**Document excerpt**
"""

Using Buffer Security Checks to your advantage.
How I patched ACPI.sys's GsDriverEntry to redirect control flow to HxPosed driver.
HxPosed needs to be loaded.
So the problem was simple. HxPosed, being an unsigned driver, has to be loaded. It’s easy. Just fire up WinDbg and a VM. Yeah? Yeah. But not for average guy who wants to enjoy HxPosed.
So I made HxLoader. It maps and runs HxPosed by patching Windows’s boot. And how I did that?
UEFI Bootkits for Windows. A summary.
WARNING: In no way do I, the author and coder, condone any tendency to harm a computer, person or entity. This blog and all my work are for educational purposes only. I am not responsible for any damage caused by any misuse of my content or work.
It’s a de facto standard how bootkits for Windows work nowadays.
- Load Bootmgfw to memory.
- Hook
ImgArchStartBootApplication. - On
ImgArchStartBootApplication, Get base address and size of Winload. - Hook
OslFwpKernelSetupPhase1andBlImgAllocateImageBuffer. - On
BlImgAllocateImageBuffer, allocate a buffer for the driver to be mapped. - On
OslFwpKernelSetupPhase1, Map the driver and patch a driver that is in_LOADER_PARAMETER_BLOCK, redirect the execution flow.
Then, what is so interesting in my case, you might ask. That is because I have done it in rust and in a way abusing Gs for its exact opposite purpose.
/GS flag. Buffer Security Check.
Microsoft describes the purpose of this flag very well on MSDN. Here take a look.
In short, this feature creates a new entry point for the application. (GsXxxxx). Where it places a stack security cookie. Most functions have a piece of code inserted on them that checks for this cookie. If the cookie is gone, or overwritten the application assumes its execution has been hijacked and terminates itself.
That is whatt all those __security_init_cookie things you see are for.
It looks like this on IDA.
And a function that performs stack security check.
But in my case, its used as a “buffer” between HxPosed and the real ACPI.sys entry point.
My first thought was patching this function like I did with any other using the Detour structure in HxLoader. But when the OS exits UEFI boot services, it will be dangerous trying to access the global variables of HxLoader from HxPosed. So that was a no.

"""

**Data excerpts**
"""

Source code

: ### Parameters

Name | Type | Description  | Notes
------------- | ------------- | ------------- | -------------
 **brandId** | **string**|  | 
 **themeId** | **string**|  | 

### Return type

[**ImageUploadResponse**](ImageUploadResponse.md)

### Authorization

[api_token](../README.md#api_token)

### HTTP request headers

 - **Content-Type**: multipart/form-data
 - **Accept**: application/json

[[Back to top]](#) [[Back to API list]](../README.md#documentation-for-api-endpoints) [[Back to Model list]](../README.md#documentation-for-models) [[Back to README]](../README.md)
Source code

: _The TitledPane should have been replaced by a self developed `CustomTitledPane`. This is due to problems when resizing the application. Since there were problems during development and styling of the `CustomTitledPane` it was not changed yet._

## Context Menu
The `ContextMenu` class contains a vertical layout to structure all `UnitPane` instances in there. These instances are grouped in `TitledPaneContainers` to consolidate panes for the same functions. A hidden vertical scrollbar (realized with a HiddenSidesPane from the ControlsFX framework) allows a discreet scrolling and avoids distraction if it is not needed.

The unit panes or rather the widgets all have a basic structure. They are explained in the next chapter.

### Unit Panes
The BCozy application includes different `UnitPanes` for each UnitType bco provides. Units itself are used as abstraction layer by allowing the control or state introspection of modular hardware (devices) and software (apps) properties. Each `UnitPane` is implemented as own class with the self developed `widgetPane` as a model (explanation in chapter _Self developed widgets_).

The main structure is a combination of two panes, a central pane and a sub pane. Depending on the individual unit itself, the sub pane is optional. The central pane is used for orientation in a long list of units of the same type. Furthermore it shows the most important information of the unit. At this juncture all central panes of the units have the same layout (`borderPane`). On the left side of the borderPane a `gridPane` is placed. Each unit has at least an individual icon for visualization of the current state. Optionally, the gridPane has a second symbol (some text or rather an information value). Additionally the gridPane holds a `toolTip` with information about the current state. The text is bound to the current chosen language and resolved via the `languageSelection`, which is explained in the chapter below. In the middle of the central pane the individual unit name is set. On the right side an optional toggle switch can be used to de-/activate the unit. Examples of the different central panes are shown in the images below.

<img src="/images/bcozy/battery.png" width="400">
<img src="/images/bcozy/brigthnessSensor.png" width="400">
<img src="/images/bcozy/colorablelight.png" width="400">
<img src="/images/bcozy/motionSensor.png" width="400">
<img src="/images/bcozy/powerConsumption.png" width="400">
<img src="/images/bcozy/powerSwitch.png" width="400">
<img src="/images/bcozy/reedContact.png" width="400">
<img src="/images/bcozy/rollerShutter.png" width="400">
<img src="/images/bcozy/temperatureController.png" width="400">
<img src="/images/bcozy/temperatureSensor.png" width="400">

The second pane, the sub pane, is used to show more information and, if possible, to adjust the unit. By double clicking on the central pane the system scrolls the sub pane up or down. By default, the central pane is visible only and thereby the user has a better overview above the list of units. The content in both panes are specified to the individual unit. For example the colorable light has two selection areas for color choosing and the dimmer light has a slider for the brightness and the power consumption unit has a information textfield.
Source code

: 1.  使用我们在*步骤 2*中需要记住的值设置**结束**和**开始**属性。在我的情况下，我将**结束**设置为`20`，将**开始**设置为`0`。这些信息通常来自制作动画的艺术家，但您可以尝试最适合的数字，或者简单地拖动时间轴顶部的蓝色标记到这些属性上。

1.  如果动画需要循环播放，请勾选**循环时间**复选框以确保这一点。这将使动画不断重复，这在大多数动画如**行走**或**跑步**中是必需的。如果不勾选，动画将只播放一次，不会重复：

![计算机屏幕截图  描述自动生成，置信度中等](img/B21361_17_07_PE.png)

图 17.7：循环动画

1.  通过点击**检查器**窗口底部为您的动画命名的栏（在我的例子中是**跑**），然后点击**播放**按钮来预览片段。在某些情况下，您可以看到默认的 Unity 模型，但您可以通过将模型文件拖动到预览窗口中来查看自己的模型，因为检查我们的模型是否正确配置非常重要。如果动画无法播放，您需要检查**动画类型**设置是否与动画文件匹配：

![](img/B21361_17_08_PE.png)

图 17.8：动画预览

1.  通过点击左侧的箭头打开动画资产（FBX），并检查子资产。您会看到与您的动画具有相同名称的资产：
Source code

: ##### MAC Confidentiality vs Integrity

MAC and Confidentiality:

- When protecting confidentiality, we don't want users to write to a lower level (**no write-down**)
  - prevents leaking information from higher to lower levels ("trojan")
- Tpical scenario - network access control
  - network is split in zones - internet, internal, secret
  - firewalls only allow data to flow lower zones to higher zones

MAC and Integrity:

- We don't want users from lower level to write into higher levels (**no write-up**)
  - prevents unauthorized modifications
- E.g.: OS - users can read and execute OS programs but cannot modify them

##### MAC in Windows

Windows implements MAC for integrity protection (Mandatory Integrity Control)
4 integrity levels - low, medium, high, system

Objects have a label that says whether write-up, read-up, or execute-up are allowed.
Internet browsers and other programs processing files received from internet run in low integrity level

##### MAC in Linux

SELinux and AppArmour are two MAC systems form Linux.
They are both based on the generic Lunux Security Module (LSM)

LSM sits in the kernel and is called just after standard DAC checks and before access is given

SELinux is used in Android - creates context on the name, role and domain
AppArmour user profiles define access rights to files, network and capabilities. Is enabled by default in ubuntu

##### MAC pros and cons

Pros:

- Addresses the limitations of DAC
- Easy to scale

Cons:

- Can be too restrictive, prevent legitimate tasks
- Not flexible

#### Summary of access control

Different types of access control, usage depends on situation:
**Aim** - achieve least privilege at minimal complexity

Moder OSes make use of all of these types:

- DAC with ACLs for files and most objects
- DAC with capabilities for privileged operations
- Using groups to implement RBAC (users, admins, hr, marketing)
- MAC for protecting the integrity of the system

"""

**Assigned task 1**
Name every function that the bootkit summary in the HxLoader write-up says to hook.
**Assigned task 2**
According to the HxLoader write-up, what does an application built with the /GS flag do when its stack security cookie is gone or overwritten?

**Exercise answer 1**
ImgArchStartBootApplication, OslFwpKernelSetupPhase1, BlImgAllocateImageBuffer

**Exercise answer 2**
It assumes its execution has been hijacked and terminates itself.